■ **Exercise aim**: Copy every line of the records below word for word, omitting the pictures.

··· Supplied material ···

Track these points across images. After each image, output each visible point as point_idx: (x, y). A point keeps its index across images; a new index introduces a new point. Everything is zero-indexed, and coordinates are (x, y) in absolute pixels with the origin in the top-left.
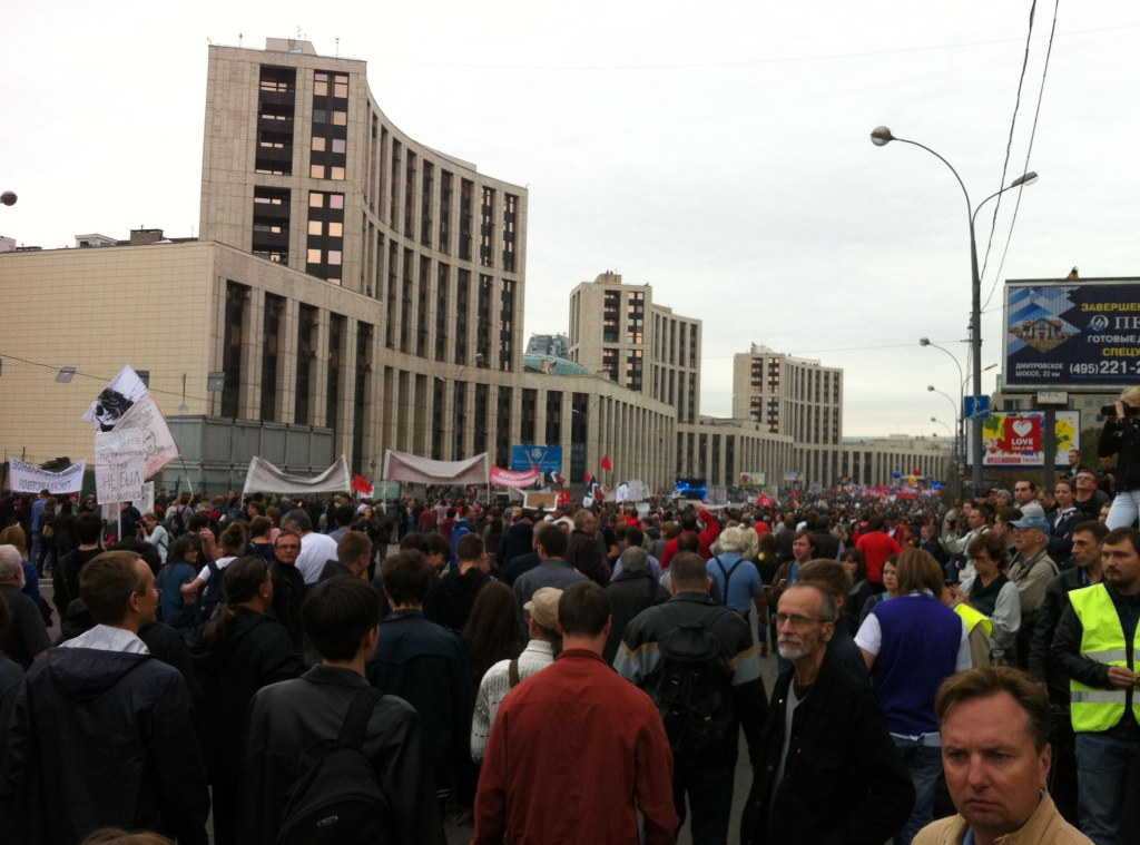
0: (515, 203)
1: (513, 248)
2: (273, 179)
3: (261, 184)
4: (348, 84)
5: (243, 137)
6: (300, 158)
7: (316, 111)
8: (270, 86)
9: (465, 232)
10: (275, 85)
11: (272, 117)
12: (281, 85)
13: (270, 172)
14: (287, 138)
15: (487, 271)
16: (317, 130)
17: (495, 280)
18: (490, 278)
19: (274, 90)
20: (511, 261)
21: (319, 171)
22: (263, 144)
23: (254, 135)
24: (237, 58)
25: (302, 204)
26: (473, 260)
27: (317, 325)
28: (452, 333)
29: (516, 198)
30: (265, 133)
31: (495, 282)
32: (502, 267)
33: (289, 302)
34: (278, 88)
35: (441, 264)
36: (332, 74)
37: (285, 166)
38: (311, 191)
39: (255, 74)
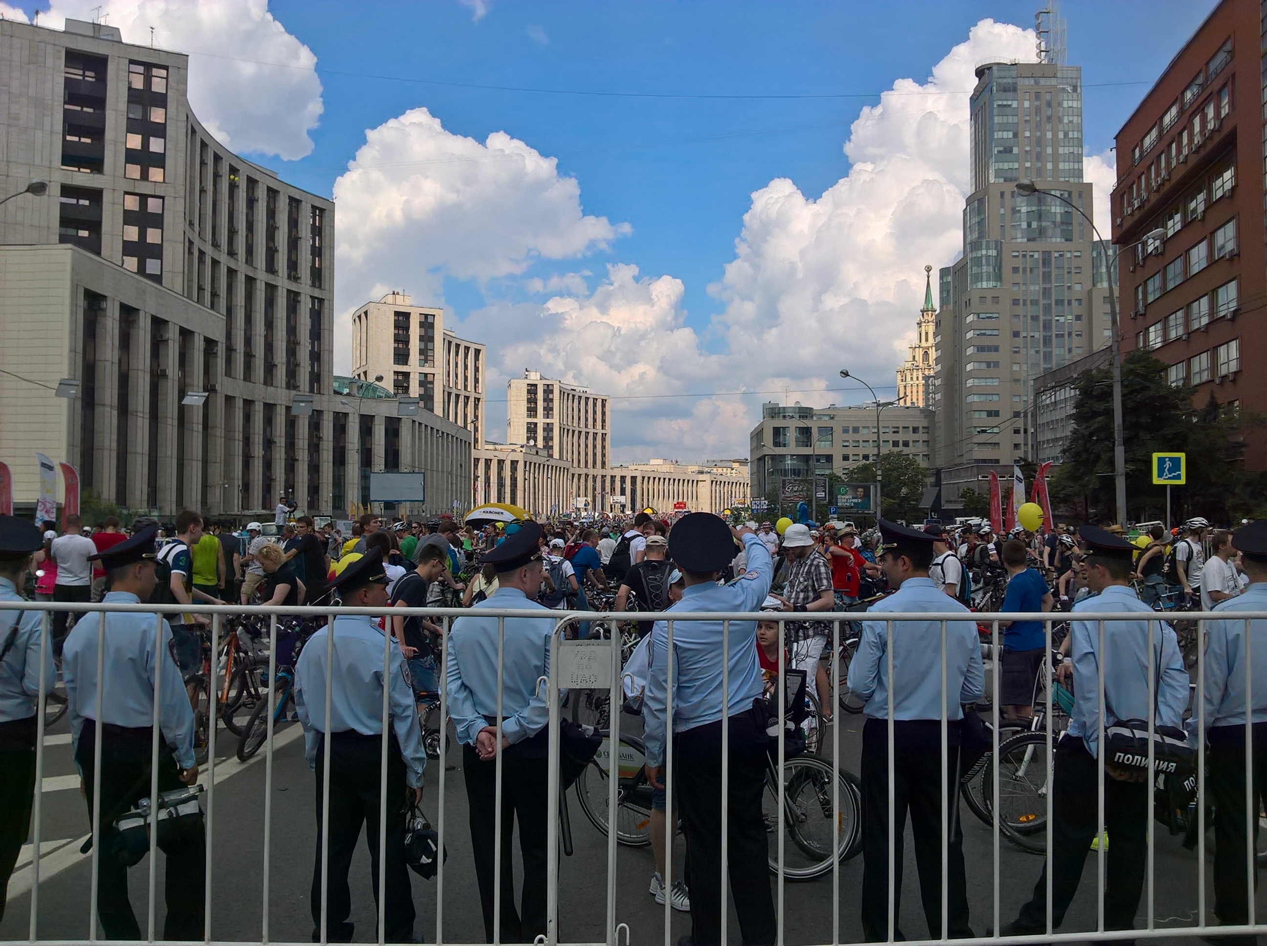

···

■ **Exercise result**:
Track these points across images. After each image, output each visible point as point_idx: (x, y). A point keeps its index across images; a new index introduces a new point. Everything is zero-indexed, and coordinates are (x, y) in absolute pixels with the origin in the top-left.
0: (515, 203)
1: (513, 248)
2: (273, 179)
3: (261, 184)
4: (348, 84)
5: (243, 137)
6: (300, 158)
7: (316, 111)
8: (270, 86)
9: (465, 232)
10: (275, 85)
11: (272, 117)
12: (281, 85)
13: (270, 172)
14: (287, 138)
15: (487, 271)
16: (317, 130)
17: (495, 280)
18: (490, 278)
19: (274, 90)
20: (511, 261)
21: (319, 171)
22: (263, 144)
23: (254, 135)
24: (237, 58)
25: (302, 204)
26: (473, 260)
27: (317, 325)
28: (452, 333)
29: (516, 198)
30: (265, 133)
31: (495, 282)
32: (502, 267)
33: (289, 302)
34: (278, 88)
35: (441, 264)
36: (332, 74)
37: (285, 166)
38: (311, 191)
39: (255, 74)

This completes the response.